An eleventh-hour invite to fulfill Nixon Library's Sunday concert slot for June 9 introduced a new ragtime pianist to Theater 37 audiences and yielded plenty of original compositions and Joplin rags, which accounted for 11 of the 13 selections.

Pedro Bernardez got things rolling with two outstanding early Joplins: "Original Rags," which preceded "Maple Leaf" in publication by six months in 1899 and is the closest thing Joplin wrote to a folk rag; and "Elite Syncopations," one of the composer's best early rags. The year 1902 was impressively prolific for Joplin, who saw eight published works that year. As always, Pedro incorporated creative improvisations into his performance that brought the pieces to life.

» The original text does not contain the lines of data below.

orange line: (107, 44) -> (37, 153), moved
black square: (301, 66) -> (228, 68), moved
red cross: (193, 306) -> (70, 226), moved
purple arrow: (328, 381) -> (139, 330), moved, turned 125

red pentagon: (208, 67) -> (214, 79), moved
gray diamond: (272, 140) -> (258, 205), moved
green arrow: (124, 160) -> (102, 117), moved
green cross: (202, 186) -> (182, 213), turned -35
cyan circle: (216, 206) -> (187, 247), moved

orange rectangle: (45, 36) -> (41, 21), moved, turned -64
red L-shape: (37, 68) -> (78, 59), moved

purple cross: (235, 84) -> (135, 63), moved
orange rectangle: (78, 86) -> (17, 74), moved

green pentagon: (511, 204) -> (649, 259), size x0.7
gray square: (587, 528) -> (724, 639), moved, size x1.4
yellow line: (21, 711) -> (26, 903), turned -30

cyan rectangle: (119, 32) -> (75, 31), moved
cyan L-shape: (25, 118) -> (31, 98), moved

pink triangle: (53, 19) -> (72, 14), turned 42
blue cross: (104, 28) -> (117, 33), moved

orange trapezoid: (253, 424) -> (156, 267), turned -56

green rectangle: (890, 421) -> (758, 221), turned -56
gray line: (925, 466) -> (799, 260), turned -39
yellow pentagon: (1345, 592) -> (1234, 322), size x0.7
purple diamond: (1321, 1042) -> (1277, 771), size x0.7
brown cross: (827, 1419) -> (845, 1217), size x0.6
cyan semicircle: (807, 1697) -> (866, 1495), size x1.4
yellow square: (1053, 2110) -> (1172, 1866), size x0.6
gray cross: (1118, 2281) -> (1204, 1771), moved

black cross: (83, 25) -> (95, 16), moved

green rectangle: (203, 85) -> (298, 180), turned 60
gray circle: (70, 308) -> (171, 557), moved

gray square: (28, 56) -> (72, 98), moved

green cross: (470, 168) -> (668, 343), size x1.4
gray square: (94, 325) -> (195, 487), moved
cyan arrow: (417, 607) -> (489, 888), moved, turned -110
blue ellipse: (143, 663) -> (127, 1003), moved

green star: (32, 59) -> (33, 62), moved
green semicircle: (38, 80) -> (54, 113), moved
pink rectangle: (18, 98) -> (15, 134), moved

Ron Ross made his Nixon Library debut with a raft of originals, his specialty, and many of which he has previously recorded or performed at OCRS. He started with one of his most recent: "The Itchin' Rag." From 2022, this sprightly, clever piano rag, as with many of Ron's pieces, flirts with the minor tonality (first in the B theme, then in the trio).

Ron has written a handful of (usually) comedic ragtime songs, so we were entertained and got laughs from "Passin' by Pasadena" from 2009. Last up in his opening set was his "Nostalgia," an elegant, pretty rag-tango from 2005.

Eric commented that he had primarily intended only to act as MC, but couldn't resist playing the gorgeous Yamaha concert grand, giving us Harris and Brown's "Texas Tommy Swing," a piece the duo wrote for the Ziegfeld Follies of 1911.

Next up was Pedro with the fourth original of the afternoon: "Ragtime #3." The 2008 piece is wildly avant-garde, with creative dissonances and startling rhythms carefully placed to surprise the listener. He followed with his final Joplin of the day, a top-flight performance of "The Easy Winners" in which he cranked the tempo of the finale's final repeat down to half speed, which effectively emphasizes that section's ingenuity.

Ron encored with more originals, starting with the pretty ragtime waltz "Cloudy" (circa 2005-2006). Next was "Sunday Serendipity," an eccentric piano rag from 1998. Ron closed his successful first appearance at Theater 37 with the beautiful rag-tango "Joplinesque" (from 1999).

Eric wanted to deliver a vintage rag that originated in California, and so we heard "World's Fair Rag," self-published by composer Harvey Babcock in 1912 (three years ahead of 1915's Panama-Pacific International Expo, aka the 1915 World's Fair).

Audience members requested more Joplin in the form of "Solace," "Maple Leaf" and "The Entertainer." Time only allowed for one, so the audience was polled and "The Entertainer" captured the majority of votes. Thus the afternoon ended with the fourth Joplin of the day, the second from 1902, the second featured in "The Sting," and perhaps the most popular Joplin rag of all time.

The performers took their bows and spent some time mingling with audience members, who were given fliers with the dates of all five remaining scheduled OCRS performances and encouraged to attend as many as possible.